An SLA is a business metric, not a technical one

Is a 99.999% SLA unrealistic? Does it actually matter?

Think about the company or project you’re currently working on.

Should you offer a 99.999% (“5 nines”) SLA to your clients or users?

Think about it for a moment…

I'll wait...

What things did you consider to decide if you can offer a 99.999% SLA?

Here are some of my guesses. How many were close?

  • “Our service is complex. Any small component could fail…”
  • “What does ‘available’ even mean? The web site loads? Users can make a purchase? Users can use every feature?”
  • “Do bugs count as down time?”
  • “We can’t even do a zero-downtime service upgrade yet…”
  • “How long was that last outage?”
  • “How much downtime did we have last year?”
  • “5 nines? That means only 5 minutes of downtime per year!

You probably came pretty quickly the conclusion that 99.999% uptime is unrealistic for your application.

Question answered. Right?

No.

I didn’t ask if 99.999% uptime was realistic. I asked if you should offer a 99.999% SLA to your clients.

These questions appear related, but they’re almost completely unrelated.

If you’re like younger me, and practically every other engineer, CTO, or tech-minded person in the world, you hear “99.999% uptime”, and you start thinking of technical feasibility. And there is a place for that. But that’s not what an SLA is actually for.

An SLA is an agreement, usually contractually enforced, between a service provider and a client. It explains the expected level of service and… now this is the important part… the repercussions for non-compliance.

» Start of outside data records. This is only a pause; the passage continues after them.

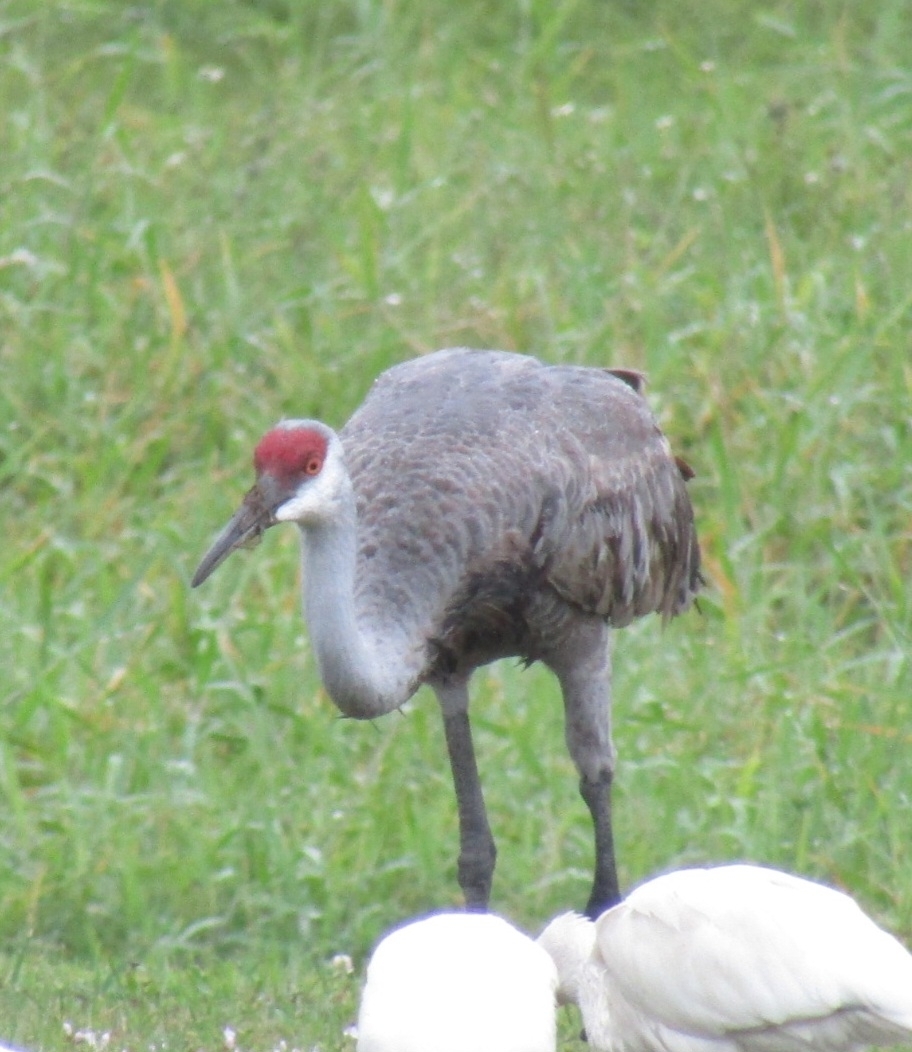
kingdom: Animalia
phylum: Chordata
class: Aves
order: Gruiformes
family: Gruidae
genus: Grus
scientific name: Grus canadensis
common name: Sandhill crane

Focusing on the uptime percentage alone is like falling for the age-old trap of “You name the price, I’ll set the terms”.

Consider the whole package.

Now I haven’t seen an extensive number of SLA contracts, but I’ve seen a few, and from both sides of the bargaining table. In some cases, the penalty may just be a prorated credit for services not rendered. If the service is down for 5 hours during the month, the client receives a 0.69% discount (5 hours / 720 hours).

On another example, I saw the requirement that severe outages, a 100% refund is issued for the month.

Now I can imagine you thinking of new questions…

  • “What are the terms of our current SLA with clients?”
  • “Would my customers be happy with a prorated discount for services missed? That’s pennies…”
  • “Actually, a 100% monthly refund is pennies, too.”
  • “We would absolutely love take on this huge client, even if we have to give them a free month of service once or twice a year.”
  • “Wait, if SLAs can have such weak penalties, who cares about them?”

Oh, that last one is a great one. I’m glad you asked!

Lawyers.

Compliance officers.

Those types.

SLAs are mostly a CYA tactic. “Nobody got fired for buying from a vendor with a 99.999% SLA.”

Now you shouldn’t take this as carte blanche to write toothless or unethical SLAs. And, of course, you need to keep your customers happy, too. And if they honestly expect 99.999% uptime, and you’re only delivering 98% uptime, they may take their 2 months of free service and leave.

Just consider the entire SLA. Not just the number. And remember it’s a business metric primarily. Not a technical one.